Xander next. Bag over his shoulder. His eyes scan the lot—fast, automatic—and find Penny before finding anything else. He holds for one second. Looks away.
Penny’s arm tightens through mine. She says nothing.
Ryan comes out on his phone, already deep in something—probably the post-game stats, probably cross-referencing them against the scouts’ known preferences, because Ryan Harrington does not turn off.
Then Kaiden. Last out. Showered. Dark jeans.
A black long-sleeve pushed to his elbows, the tattoos on his forearms visible, the bruise from the uncalled check already darkening.
His bag over one shoulder, hair still damp.
He walks across the lot and the world bends toward him the way it always does.
He reaches the car. Drops his bag.
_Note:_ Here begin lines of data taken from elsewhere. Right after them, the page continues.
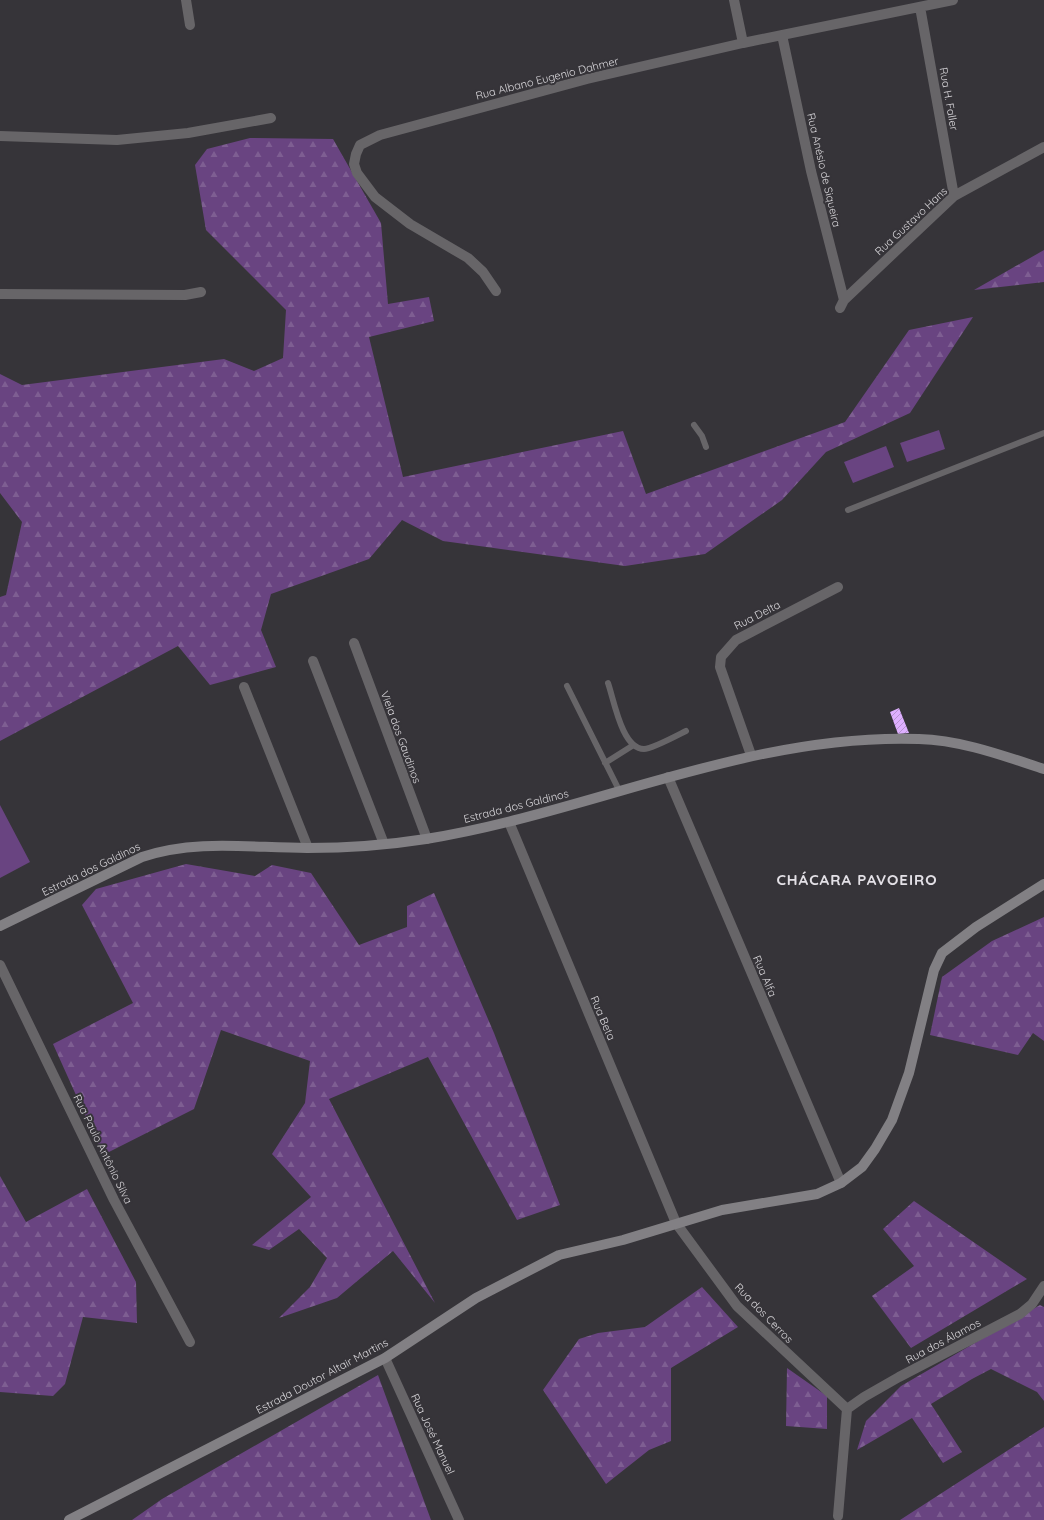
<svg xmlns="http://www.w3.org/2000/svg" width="1044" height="1520" font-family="Quicksand,sans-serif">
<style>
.green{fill:#694481}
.forest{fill:url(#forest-firs)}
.building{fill:url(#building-hatch)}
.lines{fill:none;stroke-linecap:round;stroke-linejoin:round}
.lane{stroke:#676568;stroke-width:6}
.street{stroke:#676568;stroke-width:10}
.secondary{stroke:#828084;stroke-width:10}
.labels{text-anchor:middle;stroke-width:4;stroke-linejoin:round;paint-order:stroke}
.street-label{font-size:11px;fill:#d9d7db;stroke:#363439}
.district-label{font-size:15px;font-weight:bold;letter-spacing:1px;fill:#e3e0e6;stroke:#363439}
</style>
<defs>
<pattern id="forest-firs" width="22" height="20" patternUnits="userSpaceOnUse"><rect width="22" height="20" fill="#694481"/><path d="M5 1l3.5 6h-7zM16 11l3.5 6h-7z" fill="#7e5e92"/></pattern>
<pattern id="building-hatch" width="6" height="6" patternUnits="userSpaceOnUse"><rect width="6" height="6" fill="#deafff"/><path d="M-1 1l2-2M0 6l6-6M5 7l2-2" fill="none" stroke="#b793d0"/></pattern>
</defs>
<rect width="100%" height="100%" fill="#363439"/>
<path class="green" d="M939,430L945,449L907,462L900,443Z
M886,446L894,467L853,483L844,462Z
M0,805L30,862L0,878Z"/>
<path class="forest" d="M250,138L333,139L381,223L388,304L429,297L434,321L369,337L403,477L623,431L646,494L845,422L909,330L973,317L910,413L826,452L782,500L705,554L625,566L443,541L402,520L369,559L271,594L261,630L276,667L210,685L178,646L0,741V597L6,595L22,522L0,493V374L22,385L224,359L254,371L283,358L286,310L206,230L195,165L207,149Z
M1044,250V282L974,290Z
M186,864L255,876L272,865L311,873L359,945L407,927V906L434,893L494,1033L560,1205L517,1220L428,1057L329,1099L435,1303L393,1251L337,1298L279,1318L310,1287L327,1258L299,1229L269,1250L252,1245L311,1197L272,1154L305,1103L310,1061L221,1030L194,1109L103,1155L53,1044L133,1003L82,905L96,889Z
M1044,917V1041L1033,1033L1018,1055L930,1035L942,977L992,941Z
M0,1176L26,1222L87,1189L136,1282L137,1323L83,1317L65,1384L53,1396L0,1392Z
M914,1201L1027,1279L911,1348L872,1296L914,1266L883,1229Z
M702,1287L738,1327L671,1368V1441L649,1450L606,1484L543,1390L579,1339L598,1333L645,1327Z
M1040,1305L1044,1307V1401L1037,1392L991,1369L972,1379L931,1404L962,1452L943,1463L912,1418L857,1450L866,1421L901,1386Z
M787,1368L827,1396V1429L786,1426Z
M378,1375L431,1520H132L162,1499Z
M1044,1427V1520H900Z"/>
<path class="building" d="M899,708L909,733L898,734L890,712Z"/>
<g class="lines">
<path class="lane" d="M694,425L702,436L706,447
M848,510L1044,433
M608,683C614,700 622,749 644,749C652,749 678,735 686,731
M567,686L620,792
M605,763L632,746"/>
<path class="street" d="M186,0L190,25
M734,0L743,43
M920,7L954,196
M782,35L811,171L844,300L840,308
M0,136L117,140L188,133L271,118
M496,291L483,272L468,258L410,224L375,197L357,173L354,164L356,154L360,145L380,135L587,79L743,43L953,0
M0,294L185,295L201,292
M844,300L954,196L1044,147
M354,643L427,839
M313,661L384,844
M244,687L308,848
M751,755L720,667L721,657L736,640L838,587
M668,777L841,1183
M509,822L676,1223L737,1306L847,1409
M0,965L114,1200L190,1342
M385,1358L459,1520
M847,1409L864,1397L899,1377L1020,1314L1032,1304L1044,1286
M838,1516L847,1409"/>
<path class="secondary" d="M0,926L142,857C196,839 251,848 307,848C346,848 388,845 426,839C592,812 748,733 919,739C961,740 1004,756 1044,769
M69,1520L385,1358L476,1298L559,1255L623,1240L722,1210L817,1194L841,1183L862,1167L875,1149L892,1120L909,1073L934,970L942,953L976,927L1044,884"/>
</g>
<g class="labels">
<g class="street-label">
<text transform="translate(547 78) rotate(-14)" y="4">Rua Albano Eugenio Dahmer</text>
<text transform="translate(949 99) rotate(80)" y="4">Rua H. Faller</text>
<text transform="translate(824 170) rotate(77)" y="4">Rua Anésio de Siqueira</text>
<text transform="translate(911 221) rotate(-43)" y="4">Rua Gustavo Hans</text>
<text transform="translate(757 615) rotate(-27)" y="4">Rua Delta</text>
<text transform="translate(401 737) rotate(70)" y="4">Viela dos Gaudinos</text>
<text transform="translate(516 806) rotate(-14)" y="4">Estrada dos Galdinos</text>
<text transform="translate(91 869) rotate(-26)" y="4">Estrada dos Galdinos</text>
<text transform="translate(765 976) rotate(67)" y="4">Rua Alfa</text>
<text transform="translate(603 1018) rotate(67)" y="4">Rua Beta</text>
<text transform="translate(103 1149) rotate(64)" y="4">Rua Paulo Antônio Silva</text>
<text transform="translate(764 1313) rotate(46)" y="4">Rua dos Cerros</text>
<text transform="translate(943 1341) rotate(-28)" y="4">Rua dos Álamos</text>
<text transform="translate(322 1376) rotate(-28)" y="4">Estrada Doutor Altair Martins</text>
<text transform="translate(433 1434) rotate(65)" y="4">Rua José Manuel</text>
</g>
<g class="district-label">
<text x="857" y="885">CHÁCARA PAVOEIRO</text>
</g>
</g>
</svg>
Looks at me. At the sweatshirt. At Penny.
“MacHale. Keeping her warm?”
“Somebody has to. You took forever in there. What were you doing, exfoliating?”
“I don’t exfoliate.”
“Your skin says otherwise. That’s a skincare routine, Monaghan. Admit it.”
Kaiden ignores her. Turns to me. His hand finds my waist and pulls me off the car and into him, his other hand sliding into the hood of the sweatshirt, cupping the back of my neck.
His forehead drops to mine. Close. The proximity still doing the thing it does to me—heart rate spiking, skin warming, the particular chemical response my body has to his nearness that I still don’t fully understand and have stopped trying to.